> _PROBLEM REQUIREMENTS_: Leaving out the pictures, return each line of the entries from the first through the line with "right wrist: (611, 440, -12)", and only those lines.

> _MATERIAL PROVIDED_:

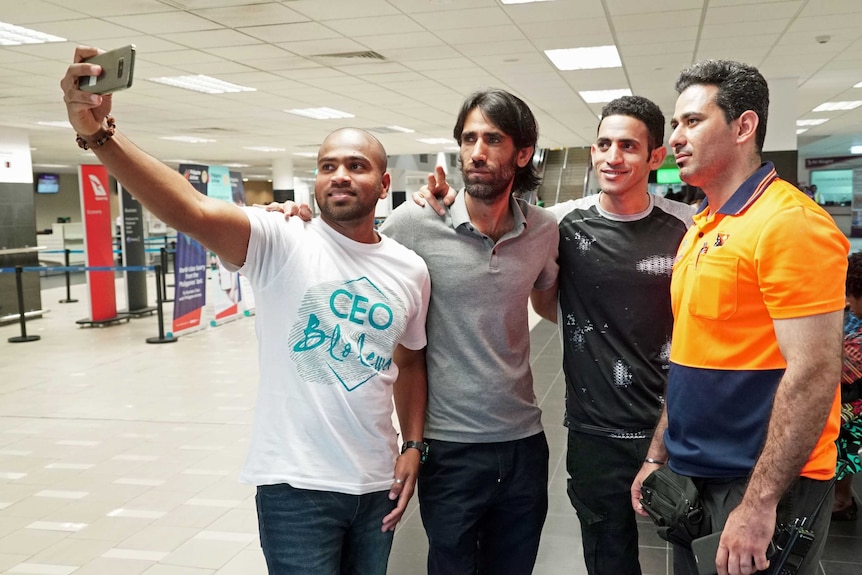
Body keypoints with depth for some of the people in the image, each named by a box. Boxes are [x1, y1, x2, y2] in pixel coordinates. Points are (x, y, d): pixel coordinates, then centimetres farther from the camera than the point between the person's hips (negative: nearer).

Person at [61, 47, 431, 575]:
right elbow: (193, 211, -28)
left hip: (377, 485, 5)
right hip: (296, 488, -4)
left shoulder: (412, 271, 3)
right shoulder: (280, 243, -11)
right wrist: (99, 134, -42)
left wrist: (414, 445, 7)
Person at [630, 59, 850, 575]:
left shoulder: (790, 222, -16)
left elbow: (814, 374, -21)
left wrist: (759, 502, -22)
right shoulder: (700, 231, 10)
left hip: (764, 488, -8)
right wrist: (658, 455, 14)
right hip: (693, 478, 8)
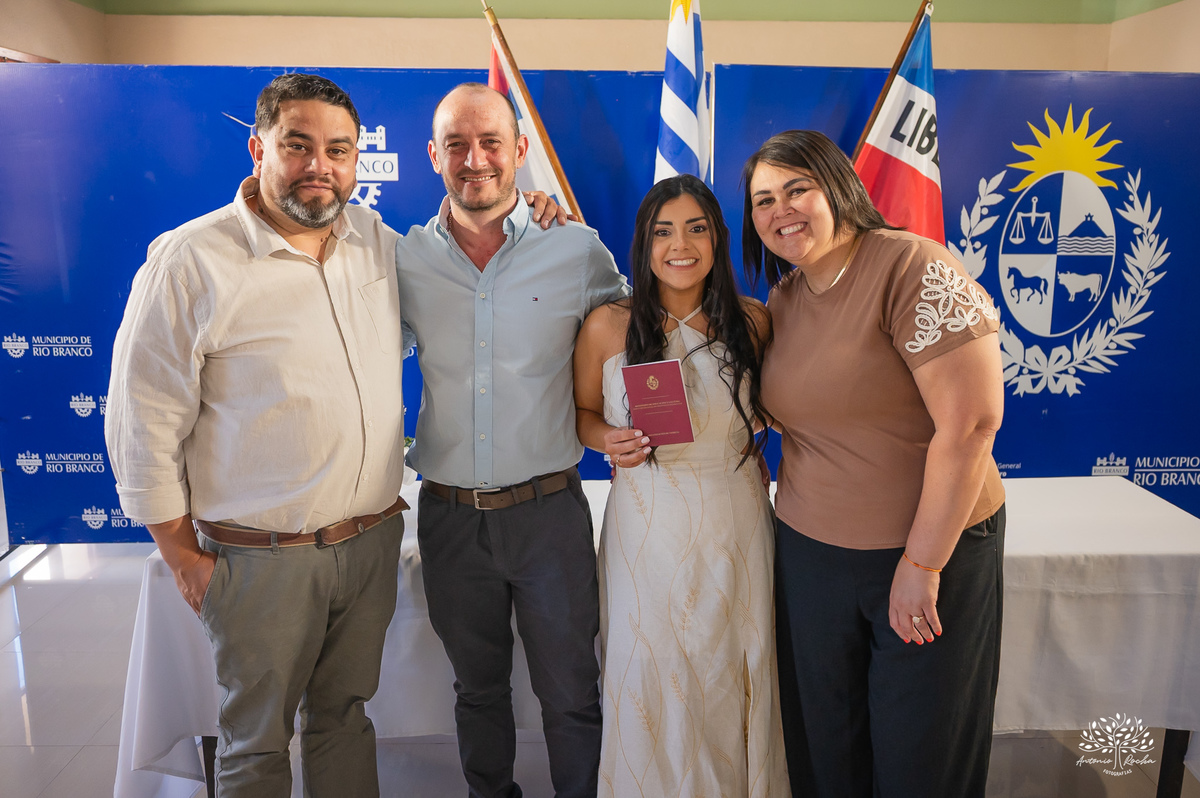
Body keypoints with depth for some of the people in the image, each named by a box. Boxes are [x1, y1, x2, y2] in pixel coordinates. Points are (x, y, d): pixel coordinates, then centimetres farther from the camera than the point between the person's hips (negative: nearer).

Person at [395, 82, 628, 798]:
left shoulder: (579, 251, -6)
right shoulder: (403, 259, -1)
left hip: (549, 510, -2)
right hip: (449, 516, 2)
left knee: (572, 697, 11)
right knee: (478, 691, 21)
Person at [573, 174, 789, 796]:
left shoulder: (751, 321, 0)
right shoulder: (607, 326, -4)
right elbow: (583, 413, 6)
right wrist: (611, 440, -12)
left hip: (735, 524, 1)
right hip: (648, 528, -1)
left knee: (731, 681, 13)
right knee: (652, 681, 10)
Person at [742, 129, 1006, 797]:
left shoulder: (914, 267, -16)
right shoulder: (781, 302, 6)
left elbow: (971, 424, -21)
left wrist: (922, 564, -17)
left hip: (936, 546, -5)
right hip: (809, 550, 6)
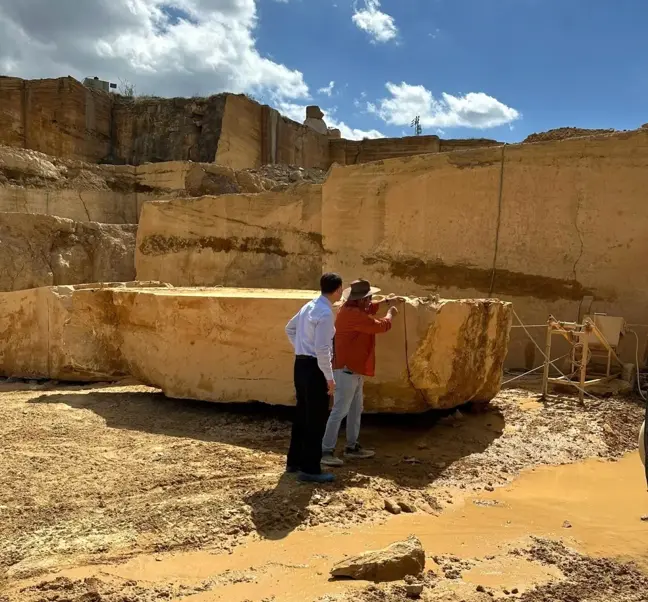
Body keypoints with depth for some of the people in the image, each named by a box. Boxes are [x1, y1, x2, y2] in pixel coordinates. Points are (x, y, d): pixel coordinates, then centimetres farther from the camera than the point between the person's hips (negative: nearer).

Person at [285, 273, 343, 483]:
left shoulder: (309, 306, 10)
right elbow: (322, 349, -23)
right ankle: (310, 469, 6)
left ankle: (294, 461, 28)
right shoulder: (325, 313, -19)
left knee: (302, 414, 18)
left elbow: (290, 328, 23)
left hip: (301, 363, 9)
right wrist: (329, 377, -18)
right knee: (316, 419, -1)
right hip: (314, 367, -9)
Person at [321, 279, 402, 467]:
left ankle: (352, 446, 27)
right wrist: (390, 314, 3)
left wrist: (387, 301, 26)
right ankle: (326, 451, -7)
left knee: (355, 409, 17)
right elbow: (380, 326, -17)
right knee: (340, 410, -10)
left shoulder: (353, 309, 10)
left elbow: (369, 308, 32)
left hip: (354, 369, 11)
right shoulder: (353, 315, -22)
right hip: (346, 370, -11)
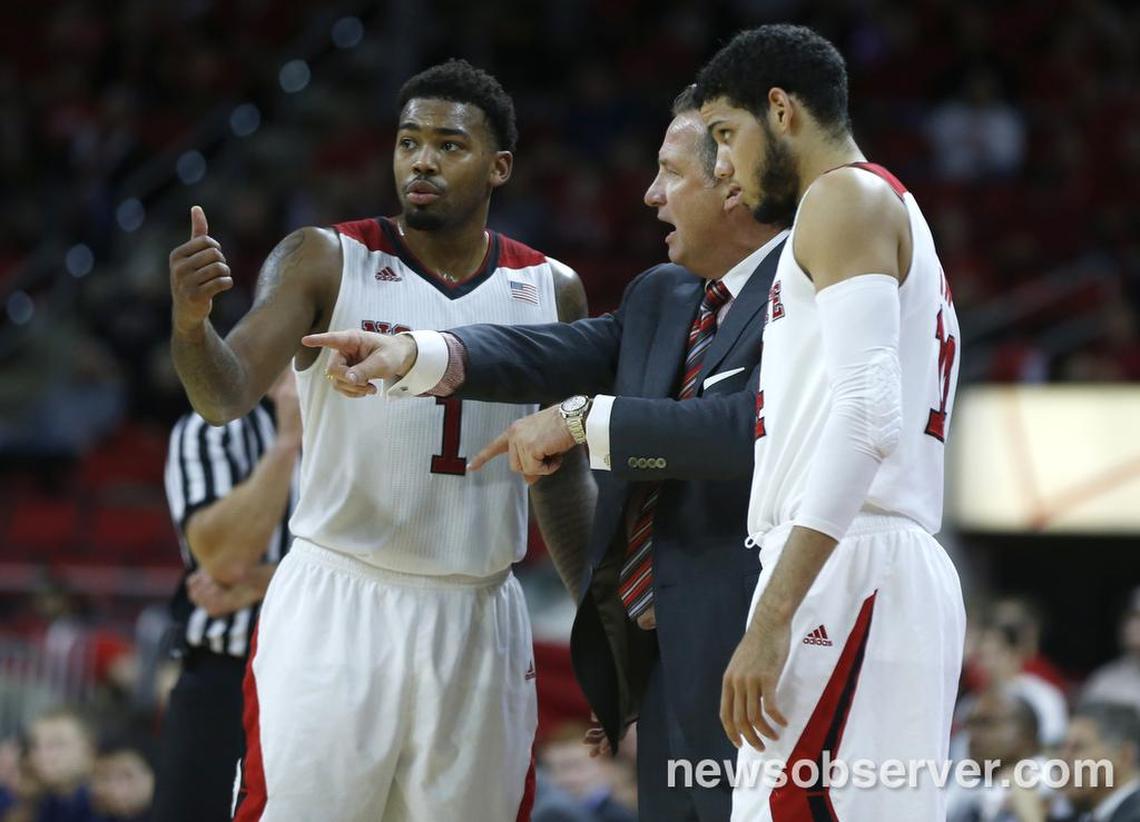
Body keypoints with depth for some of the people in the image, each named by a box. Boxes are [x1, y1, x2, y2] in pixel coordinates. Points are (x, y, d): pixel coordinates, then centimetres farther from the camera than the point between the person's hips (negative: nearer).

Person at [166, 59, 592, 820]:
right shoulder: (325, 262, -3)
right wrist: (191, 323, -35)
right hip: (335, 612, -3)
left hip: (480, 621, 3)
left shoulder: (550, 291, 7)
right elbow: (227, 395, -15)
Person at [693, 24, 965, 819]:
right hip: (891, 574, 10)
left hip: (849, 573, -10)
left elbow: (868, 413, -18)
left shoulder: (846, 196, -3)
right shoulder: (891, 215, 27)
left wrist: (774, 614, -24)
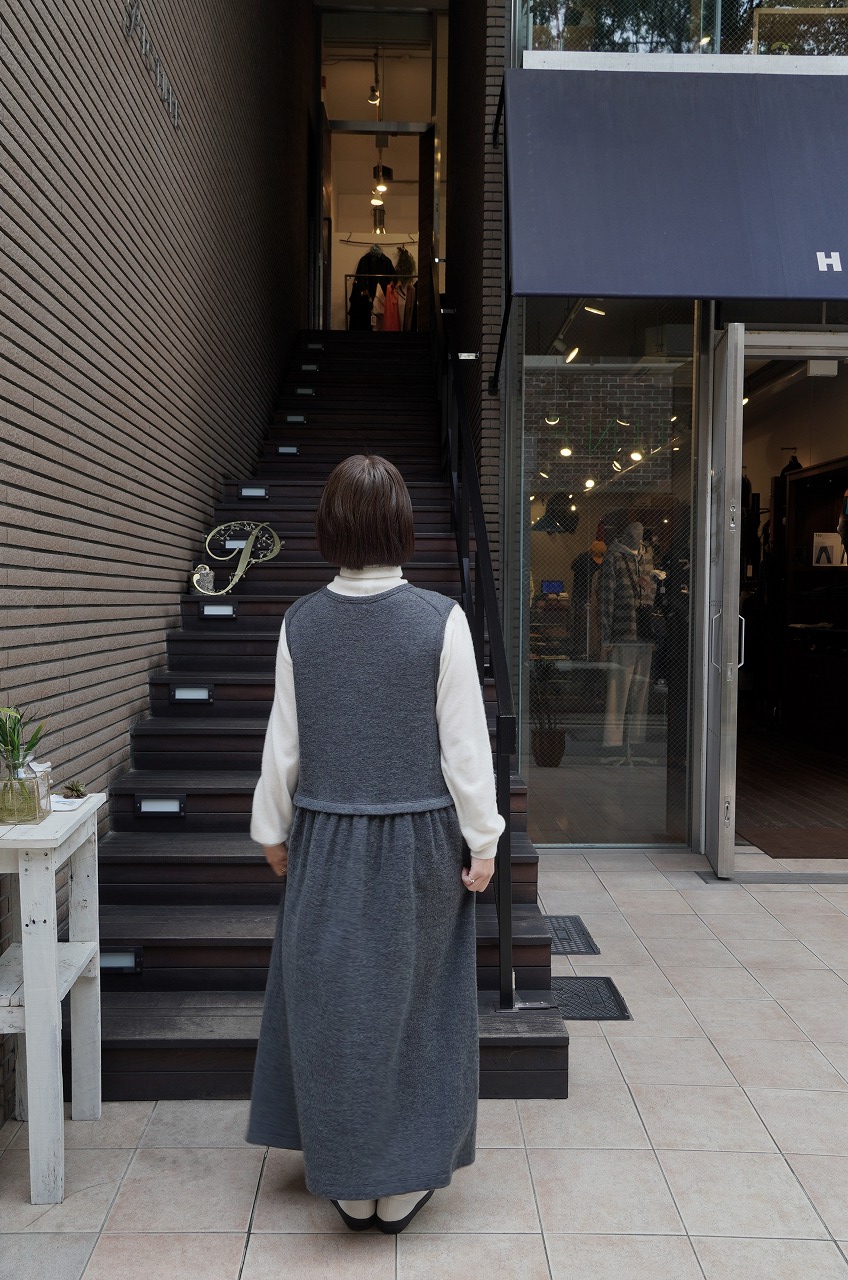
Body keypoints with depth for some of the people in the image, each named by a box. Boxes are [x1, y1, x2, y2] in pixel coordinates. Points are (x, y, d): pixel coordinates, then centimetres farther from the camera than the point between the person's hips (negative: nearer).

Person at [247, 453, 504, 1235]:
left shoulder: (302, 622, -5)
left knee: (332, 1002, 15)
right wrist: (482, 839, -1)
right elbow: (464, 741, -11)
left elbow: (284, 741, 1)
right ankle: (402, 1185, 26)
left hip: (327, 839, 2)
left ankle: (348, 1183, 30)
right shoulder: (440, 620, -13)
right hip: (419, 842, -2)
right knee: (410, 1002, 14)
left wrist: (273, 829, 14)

> _TASK OUTPUT_:
Body keypoints with depth for some of the people in the image, each named by a box. Boxes are [x1, y1, x2, y2] in pixel coordinates. Points are (x, y, d): pixel coordinates, then centimetres farther from the camera than the point between the person's hips (negative: nearer).

Person at [61, 47, 431, 575]:
right elbow: (193, 211, -28)
left hip: (377, 485, 5)
right hip: (296, 488, -4)
left shoulder: (412, 271, 3)
right shoulder: (280, 243, -11)
right wrist: (99, 134, -42)
left wrist: (414, 445, 7)
Person at [630, 59, 850, 575]:
left shoulder: (790, 222, -16)
left elbow: (814, 374, -21)
left wrist: (759, 502, -22)
right shoulder: (700, 231, 10)
left hip: (764, 488, -8)
right wrist: (658, 455, 14)
right hip: (693, 478, 8)
Body keypoints with depth for some of the people in the image, each named by a box. Boxes are [x1, y1, x2, y2] in pixel coordinates. Points are (x, y, d): pixel coordinates, then centimetres farther from the camera than the point between the person's hips (negative: nearer).

Person at [395, 82, 628, 798]:
left shoulder: (579, 251, -6)
right shoulder: (403, 259, -1)
left hip: (549, 510, -2)
right hip: (449, 516, 2)
left knee: (572, 697, 11)
right knee: (478, 691, 21)
Person at [573, 174, 789, 796]:
left shoulder: (751, 321, 0)
right shoulder: (607, 326, -4)
right elbow: (583, 413, 6)
right wrist: (611, 440, -12)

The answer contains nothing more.